The Warranties Agreement was the only contract to which all parties interested in the warranties were party. Although an assignee will generally be bound by a dispute resolution clause in a contract from which its assigned rights derive, that position can always be altered by agreement.The court concluded that, to a large extent, the Warranties Agreement had superseded the purchase agreement. It was therefore necessary to approach the construction of the jurisdiction clause under the Warranties Agreement without reference to the assigned rights under the purchase agreement. The court went on to observe that:
- The Warranties Agreement was the only contract to which all parties interested in the warranties were party.
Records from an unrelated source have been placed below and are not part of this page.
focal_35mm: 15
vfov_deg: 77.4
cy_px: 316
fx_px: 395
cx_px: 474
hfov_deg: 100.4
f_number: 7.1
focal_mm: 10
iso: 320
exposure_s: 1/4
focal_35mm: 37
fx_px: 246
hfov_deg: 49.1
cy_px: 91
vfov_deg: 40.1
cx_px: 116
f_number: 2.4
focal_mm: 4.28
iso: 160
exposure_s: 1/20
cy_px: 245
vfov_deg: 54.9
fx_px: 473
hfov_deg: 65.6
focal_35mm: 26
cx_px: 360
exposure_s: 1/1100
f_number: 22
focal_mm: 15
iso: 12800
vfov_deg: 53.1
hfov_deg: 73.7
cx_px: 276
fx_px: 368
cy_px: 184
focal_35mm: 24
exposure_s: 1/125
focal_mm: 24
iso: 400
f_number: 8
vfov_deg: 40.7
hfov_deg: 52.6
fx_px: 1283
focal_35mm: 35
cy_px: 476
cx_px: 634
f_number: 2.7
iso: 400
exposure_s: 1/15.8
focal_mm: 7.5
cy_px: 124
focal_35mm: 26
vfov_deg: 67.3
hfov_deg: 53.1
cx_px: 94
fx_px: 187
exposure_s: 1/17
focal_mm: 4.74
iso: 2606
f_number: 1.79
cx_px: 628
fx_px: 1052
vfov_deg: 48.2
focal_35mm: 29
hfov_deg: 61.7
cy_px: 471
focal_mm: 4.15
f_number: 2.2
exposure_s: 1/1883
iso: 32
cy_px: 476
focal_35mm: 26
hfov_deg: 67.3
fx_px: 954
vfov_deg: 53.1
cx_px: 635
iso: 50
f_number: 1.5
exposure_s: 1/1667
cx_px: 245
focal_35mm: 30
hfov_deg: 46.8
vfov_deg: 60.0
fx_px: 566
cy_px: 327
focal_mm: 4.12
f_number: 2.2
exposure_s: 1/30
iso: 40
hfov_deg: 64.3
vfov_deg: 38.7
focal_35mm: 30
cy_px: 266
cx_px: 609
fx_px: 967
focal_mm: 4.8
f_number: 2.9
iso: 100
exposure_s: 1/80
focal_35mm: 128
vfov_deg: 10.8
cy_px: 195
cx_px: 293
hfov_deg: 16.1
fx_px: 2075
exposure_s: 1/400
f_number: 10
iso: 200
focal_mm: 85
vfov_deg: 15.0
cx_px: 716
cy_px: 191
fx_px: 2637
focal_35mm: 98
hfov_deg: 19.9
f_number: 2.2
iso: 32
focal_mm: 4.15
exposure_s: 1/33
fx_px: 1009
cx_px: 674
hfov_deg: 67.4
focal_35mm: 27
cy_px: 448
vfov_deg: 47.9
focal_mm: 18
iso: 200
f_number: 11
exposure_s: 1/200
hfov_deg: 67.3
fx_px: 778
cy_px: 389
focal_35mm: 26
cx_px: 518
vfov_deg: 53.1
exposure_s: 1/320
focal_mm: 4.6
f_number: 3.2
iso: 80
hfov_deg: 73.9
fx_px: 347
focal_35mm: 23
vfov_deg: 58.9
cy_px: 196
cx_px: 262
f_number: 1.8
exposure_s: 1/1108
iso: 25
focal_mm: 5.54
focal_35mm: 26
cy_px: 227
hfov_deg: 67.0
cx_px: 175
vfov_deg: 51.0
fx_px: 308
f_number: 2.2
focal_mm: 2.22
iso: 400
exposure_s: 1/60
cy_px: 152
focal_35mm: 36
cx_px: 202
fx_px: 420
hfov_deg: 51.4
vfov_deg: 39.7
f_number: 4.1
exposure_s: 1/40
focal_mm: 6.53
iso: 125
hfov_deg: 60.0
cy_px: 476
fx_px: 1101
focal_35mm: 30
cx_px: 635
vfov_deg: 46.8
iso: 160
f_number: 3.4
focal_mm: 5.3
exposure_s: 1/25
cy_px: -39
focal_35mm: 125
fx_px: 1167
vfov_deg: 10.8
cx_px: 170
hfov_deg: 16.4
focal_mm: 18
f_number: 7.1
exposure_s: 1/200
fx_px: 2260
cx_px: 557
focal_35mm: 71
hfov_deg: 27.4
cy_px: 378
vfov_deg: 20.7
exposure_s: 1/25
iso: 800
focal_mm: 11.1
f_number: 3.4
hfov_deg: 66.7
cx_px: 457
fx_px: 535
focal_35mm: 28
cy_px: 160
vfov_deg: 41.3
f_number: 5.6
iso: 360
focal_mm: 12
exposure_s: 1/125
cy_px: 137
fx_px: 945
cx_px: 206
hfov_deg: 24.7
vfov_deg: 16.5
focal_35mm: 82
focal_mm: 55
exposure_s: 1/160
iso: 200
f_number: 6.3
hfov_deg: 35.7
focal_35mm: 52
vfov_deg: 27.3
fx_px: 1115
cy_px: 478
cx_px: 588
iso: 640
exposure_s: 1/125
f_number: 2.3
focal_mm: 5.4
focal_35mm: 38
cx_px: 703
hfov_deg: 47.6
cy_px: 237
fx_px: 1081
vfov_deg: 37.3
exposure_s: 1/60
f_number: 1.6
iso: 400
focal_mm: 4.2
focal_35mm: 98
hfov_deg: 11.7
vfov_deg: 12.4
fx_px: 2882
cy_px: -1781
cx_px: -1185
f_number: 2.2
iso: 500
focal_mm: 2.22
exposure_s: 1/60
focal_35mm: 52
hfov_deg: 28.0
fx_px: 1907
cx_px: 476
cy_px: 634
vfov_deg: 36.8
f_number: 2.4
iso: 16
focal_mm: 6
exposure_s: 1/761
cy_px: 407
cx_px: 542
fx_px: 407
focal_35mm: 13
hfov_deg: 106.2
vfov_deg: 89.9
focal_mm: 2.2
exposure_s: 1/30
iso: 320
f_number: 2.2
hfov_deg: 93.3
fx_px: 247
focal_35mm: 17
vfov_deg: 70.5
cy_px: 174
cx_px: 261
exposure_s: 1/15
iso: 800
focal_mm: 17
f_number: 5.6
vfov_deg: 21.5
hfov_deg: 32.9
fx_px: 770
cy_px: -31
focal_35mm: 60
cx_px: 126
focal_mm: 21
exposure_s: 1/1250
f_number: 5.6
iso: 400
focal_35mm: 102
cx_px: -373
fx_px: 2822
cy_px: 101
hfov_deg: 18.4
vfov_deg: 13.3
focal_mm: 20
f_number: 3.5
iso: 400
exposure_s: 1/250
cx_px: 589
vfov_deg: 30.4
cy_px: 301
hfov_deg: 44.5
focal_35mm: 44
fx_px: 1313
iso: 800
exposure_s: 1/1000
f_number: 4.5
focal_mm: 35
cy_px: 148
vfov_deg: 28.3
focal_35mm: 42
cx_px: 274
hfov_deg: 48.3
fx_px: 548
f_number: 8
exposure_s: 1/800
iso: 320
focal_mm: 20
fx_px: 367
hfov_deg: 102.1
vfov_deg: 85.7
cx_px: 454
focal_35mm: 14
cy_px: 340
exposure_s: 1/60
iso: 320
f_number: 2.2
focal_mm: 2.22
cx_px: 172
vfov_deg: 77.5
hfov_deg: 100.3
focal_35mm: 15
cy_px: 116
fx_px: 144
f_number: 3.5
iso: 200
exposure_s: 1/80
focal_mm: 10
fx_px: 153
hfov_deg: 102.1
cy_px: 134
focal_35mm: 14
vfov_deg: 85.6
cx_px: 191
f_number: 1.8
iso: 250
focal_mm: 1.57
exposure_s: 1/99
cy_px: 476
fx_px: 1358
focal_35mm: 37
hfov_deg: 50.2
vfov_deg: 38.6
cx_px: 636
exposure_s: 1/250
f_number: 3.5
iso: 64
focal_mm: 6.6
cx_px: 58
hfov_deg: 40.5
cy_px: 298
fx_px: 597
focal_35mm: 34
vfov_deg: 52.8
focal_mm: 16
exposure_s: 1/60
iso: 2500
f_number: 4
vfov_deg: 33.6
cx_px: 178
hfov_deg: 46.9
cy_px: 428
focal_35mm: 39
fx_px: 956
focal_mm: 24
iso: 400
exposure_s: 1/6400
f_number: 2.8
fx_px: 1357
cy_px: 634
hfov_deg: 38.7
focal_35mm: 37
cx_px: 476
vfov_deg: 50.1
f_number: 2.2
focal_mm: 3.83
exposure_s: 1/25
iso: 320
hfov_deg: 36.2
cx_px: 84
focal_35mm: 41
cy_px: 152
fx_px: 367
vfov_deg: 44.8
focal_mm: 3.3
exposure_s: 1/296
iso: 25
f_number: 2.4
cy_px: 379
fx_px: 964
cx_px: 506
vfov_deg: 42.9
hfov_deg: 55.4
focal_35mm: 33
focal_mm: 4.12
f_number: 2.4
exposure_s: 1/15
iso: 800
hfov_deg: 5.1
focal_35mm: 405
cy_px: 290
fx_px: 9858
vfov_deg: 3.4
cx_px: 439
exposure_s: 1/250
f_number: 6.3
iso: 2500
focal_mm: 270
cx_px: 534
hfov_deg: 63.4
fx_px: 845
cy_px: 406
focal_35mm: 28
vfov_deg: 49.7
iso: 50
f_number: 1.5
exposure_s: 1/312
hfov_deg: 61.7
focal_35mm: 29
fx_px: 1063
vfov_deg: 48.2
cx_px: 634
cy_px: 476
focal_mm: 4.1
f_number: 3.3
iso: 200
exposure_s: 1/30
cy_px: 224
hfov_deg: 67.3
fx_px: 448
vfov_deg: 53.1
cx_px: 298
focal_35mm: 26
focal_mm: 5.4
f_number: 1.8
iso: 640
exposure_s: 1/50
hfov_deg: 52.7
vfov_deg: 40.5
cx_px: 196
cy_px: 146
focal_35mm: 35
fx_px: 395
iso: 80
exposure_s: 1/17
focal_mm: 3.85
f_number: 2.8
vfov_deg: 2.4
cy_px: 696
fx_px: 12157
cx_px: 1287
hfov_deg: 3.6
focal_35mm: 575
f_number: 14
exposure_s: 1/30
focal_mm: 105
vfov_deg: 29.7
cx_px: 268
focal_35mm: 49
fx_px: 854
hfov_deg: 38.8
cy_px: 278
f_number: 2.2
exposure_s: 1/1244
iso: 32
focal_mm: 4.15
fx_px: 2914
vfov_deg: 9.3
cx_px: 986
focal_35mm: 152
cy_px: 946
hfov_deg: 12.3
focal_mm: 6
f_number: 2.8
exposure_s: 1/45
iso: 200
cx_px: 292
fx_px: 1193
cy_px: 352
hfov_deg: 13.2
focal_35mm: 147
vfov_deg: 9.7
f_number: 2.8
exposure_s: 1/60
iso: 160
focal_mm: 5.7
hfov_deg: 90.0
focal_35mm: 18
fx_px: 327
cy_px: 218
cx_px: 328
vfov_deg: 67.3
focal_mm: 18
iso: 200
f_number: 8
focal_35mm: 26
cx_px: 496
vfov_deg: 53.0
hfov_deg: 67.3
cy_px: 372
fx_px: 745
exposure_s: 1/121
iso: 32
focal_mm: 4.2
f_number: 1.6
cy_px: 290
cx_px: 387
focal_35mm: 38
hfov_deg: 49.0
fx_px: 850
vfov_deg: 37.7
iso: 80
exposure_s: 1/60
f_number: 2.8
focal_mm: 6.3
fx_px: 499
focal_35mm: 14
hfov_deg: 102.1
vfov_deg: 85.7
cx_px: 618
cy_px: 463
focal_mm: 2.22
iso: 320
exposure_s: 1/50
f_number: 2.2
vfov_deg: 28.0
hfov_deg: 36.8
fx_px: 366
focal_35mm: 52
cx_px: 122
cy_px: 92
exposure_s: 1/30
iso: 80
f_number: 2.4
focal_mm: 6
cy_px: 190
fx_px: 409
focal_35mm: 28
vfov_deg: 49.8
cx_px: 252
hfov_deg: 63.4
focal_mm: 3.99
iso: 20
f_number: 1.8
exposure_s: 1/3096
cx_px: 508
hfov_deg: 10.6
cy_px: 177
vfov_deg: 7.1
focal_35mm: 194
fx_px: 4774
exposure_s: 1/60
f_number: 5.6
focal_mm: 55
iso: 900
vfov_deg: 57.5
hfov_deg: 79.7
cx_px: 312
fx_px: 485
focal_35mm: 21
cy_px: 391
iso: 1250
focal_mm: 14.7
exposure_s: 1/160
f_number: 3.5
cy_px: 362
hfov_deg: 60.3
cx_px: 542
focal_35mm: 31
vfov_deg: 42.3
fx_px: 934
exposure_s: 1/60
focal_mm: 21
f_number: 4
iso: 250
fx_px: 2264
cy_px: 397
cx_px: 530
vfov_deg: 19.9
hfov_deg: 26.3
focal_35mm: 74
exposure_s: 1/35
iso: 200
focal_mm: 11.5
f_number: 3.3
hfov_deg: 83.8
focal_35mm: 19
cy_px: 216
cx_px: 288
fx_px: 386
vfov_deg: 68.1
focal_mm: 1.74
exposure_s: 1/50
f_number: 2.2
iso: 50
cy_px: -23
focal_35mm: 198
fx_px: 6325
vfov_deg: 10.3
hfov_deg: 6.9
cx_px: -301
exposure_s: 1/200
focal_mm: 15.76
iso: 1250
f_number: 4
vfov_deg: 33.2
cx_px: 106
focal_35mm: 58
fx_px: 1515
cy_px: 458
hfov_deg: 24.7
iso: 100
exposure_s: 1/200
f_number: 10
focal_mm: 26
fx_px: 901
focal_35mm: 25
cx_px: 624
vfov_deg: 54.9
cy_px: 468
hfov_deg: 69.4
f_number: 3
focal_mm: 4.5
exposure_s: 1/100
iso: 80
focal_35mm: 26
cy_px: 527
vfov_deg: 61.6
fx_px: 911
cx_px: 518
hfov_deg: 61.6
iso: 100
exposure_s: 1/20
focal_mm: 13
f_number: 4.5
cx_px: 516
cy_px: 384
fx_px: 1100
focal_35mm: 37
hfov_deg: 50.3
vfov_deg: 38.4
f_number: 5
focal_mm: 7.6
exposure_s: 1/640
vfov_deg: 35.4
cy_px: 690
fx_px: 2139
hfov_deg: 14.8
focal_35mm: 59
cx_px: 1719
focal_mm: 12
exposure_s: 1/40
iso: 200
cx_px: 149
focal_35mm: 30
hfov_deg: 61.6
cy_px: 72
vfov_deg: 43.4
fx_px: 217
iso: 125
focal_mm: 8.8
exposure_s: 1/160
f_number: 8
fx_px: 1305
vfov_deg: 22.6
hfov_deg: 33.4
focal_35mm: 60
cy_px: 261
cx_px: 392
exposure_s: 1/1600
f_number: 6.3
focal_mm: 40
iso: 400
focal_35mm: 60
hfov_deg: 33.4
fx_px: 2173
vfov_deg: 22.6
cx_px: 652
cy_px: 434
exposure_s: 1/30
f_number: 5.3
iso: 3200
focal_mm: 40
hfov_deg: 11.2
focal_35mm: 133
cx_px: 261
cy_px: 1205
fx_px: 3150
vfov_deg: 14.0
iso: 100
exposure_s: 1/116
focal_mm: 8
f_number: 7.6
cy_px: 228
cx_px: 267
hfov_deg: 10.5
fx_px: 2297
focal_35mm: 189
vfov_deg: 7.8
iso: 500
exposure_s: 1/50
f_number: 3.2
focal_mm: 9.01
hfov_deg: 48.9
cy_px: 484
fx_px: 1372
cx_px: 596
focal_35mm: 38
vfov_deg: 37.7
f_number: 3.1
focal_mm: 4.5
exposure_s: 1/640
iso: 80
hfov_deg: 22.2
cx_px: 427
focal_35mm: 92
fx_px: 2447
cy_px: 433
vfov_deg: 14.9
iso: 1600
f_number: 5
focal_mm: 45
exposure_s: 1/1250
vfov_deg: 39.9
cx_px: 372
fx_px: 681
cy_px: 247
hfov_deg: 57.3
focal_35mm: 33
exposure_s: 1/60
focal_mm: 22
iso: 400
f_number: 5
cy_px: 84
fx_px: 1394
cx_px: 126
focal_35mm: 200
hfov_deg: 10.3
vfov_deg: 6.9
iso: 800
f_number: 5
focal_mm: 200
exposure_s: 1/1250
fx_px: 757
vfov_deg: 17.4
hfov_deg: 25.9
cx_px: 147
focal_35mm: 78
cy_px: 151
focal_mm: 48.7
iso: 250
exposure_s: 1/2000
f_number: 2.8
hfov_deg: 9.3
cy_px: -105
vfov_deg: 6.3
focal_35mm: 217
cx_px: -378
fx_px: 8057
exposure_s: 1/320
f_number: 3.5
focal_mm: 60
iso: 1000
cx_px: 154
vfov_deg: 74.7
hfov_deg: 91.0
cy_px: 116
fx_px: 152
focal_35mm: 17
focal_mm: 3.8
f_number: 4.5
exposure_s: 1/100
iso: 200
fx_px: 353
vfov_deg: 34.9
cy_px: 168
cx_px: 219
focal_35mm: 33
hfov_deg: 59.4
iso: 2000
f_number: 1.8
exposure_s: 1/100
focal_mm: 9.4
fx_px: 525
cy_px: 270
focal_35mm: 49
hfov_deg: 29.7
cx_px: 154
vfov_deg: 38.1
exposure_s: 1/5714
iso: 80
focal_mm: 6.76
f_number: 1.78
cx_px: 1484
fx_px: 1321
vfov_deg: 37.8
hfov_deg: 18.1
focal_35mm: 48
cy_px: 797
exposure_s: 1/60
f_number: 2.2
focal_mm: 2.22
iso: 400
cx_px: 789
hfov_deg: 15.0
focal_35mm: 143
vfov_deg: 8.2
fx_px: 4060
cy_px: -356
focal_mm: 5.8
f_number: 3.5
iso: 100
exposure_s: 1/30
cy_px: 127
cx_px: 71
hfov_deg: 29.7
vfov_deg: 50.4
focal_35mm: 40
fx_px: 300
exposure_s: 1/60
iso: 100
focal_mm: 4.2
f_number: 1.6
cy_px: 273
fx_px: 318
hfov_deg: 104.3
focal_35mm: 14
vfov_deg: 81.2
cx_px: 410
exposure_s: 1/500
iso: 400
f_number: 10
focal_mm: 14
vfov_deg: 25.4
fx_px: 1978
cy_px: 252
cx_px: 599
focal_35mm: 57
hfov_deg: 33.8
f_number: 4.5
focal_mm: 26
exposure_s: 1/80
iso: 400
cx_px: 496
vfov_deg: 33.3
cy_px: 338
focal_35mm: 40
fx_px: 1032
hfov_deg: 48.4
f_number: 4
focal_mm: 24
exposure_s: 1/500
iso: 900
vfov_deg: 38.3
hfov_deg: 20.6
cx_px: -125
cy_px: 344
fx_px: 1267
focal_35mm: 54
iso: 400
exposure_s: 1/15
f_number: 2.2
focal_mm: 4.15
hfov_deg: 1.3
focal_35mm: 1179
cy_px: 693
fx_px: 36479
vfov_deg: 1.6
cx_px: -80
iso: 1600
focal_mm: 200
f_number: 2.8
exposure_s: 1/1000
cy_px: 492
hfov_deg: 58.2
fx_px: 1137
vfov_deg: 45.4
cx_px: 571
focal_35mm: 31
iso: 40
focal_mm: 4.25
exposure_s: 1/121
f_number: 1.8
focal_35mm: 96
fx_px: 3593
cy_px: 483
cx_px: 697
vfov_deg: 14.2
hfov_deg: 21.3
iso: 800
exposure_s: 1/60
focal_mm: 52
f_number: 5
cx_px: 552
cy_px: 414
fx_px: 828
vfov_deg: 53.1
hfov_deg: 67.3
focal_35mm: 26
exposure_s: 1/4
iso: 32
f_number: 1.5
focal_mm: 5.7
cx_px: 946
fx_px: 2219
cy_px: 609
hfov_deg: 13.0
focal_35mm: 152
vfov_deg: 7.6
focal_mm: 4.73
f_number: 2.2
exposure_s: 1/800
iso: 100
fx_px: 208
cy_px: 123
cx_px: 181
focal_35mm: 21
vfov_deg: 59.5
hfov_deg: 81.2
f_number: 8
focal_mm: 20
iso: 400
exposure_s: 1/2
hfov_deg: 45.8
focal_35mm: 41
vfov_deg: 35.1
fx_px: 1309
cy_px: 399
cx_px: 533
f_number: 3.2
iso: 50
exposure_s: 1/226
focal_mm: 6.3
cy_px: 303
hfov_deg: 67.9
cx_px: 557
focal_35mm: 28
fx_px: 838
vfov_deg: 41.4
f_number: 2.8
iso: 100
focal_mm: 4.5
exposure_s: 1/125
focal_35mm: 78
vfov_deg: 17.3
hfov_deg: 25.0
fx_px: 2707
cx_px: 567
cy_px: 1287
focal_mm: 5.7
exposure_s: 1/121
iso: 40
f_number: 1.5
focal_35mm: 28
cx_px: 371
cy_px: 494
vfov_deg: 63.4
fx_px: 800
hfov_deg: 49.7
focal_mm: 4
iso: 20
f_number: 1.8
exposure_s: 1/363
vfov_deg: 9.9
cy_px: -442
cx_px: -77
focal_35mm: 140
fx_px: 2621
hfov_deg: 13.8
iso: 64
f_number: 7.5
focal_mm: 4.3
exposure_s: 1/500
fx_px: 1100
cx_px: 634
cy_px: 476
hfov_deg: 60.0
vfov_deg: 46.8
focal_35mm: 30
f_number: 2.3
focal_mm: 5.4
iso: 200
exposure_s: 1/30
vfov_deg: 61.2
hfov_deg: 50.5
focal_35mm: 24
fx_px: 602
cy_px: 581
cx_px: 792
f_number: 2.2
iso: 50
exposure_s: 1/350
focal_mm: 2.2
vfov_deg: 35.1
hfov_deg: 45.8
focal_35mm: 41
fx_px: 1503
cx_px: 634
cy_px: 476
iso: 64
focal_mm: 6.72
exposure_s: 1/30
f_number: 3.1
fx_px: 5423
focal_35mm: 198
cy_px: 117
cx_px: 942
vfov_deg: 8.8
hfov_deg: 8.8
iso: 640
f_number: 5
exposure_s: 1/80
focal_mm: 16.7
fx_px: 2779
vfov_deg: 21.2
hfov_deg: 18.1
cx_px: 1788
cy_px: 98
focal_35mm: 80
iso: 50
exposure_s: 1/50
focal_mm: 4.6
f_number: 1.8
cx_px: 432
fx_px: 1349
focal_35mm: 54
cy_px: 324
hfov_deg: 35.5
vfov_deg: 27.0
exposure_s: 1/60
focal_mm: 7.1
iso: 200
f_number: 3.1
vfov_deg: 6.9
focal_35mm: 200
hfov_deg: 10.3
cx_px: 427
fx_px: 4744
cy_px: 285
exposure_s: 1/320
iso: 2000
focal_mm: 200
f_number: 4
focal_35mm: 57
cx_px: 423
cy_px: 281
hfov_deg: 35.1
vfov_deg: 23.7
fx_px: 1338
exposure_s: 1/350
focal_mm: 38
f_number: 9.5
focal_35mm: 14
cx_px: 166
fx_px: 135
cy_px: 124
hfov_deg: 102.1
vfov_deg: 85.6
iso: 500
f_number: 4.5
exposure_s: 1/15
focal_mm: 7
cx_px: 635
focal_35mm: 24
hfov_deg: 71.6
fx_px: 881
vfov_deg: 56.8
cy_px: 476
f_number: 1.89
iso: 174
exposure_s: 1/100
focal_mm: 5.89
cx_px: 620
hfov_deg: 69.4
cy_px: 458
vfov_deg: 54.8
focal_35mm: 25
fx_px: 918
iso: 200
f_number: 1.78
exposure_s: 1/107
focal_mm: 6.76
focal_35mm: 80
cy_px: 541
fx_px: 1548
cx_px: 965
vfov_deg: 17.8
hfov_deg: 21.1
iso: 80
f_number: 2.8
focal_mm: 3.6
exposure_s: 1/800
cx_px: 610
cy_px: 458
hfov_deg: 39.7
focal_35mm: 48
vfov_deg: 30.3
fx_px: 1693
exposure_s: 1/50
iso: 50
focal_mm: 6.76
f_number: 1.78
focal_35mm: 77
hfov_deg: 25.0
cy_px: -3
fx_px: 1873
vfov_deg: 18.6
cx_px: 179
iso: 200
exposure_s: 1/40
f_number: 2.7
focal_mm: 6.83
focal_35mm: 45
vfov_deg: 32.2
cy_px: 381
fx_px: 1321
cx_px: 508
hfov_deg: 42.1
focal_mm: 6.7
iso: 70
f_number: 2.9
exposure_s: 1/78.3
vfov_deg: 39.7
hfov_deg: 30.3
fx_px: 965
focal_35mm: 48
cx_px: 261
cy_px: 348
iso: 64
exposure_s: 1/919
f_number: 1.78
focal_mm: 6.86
Although an assignee will generally be bound by a dispute resolution clause in a contract from which its assigned rights derive, that position can always be altered by agreement.
- The jurisdiction clause in the Warranties Agreement was extremely wide.
- If the parties intended to reserve ICC arbitration for a substantive warranty claim or incorporate it by reference, they would need to make that clear, and they had not done so.
- While fragmentation of dispute resolution is possible, such an outcome should not be construed lightly.
Accordingly a final declaration that the jurisdiction clause in the Warranties Agreement applied to all disputes arising out of or in connection with the Warranties Agreement and any non-contractual obligations connected with it was granted.
The Italian proceedings
The insurers submitted that the Italian claim was not a warranty claim or connected with a warranty claim, but an independent claim in tort under Italian law. Airbus submitted that the claim in Italy was that Airbus had supplied a defective product to the airline which it failed to remedy or recall, and that such a claim was within the warranties or at least so connected with the Warranties Agreement so as to fall within the scope of the jurisdiction clause.
The court found that Airbus had at least a good, arguable case on this point. To the extent that Airbus had an obligation to take preventative action, that obligation was at least connected with the post-delivery obligations set out in the purchase agreement and Warranties Agreement.
Declaration against the insurers
The final issue was whether the English courts had jurisdiction to make a declaration against the insurers, in circumstances where they were not party to the Warranties Agreement and did not found their Italian claim upon it.
Relying upon the earlier shipping cases of The Jay Bola and West Tankers the court concluded that, if the commencement of the Italian proceedings by Alitalia would have been a breach of the jurisdiction clause in the Warranties Agreement, then it followed that their commencement by the appellant insurers was a breach of an equivalent obligation in equity. Airbus was entitled to enforce that obligation, and the English court had jurisdiction to grant a declaration to say so.
This case provides useful analysis of different dispute resolution provisions in a series of related agreements involving multiple parties. It suggests that the English courts will generally enforce widely drafted jurisdiction clauses in airframe warranties agreements where these are found to supersede earlier warranties agreements in order to avoid fragmentation of disputes. Conversely any intention (i) to preserve the jurisdiction clause of the earlier agreement, (ii) to incorporate an arbitration clause into the later agreement by reference, or (iii) to apply different jurisdictions to different rights and obligations, would need to be very clearly expressed.
The case also confirms the ruling in the earlier shipping decisions of The Jay Bola and West Tankers concerning equivalent equitable obligations for insurers acting contrary to jurisdiction clauses in an aviation context.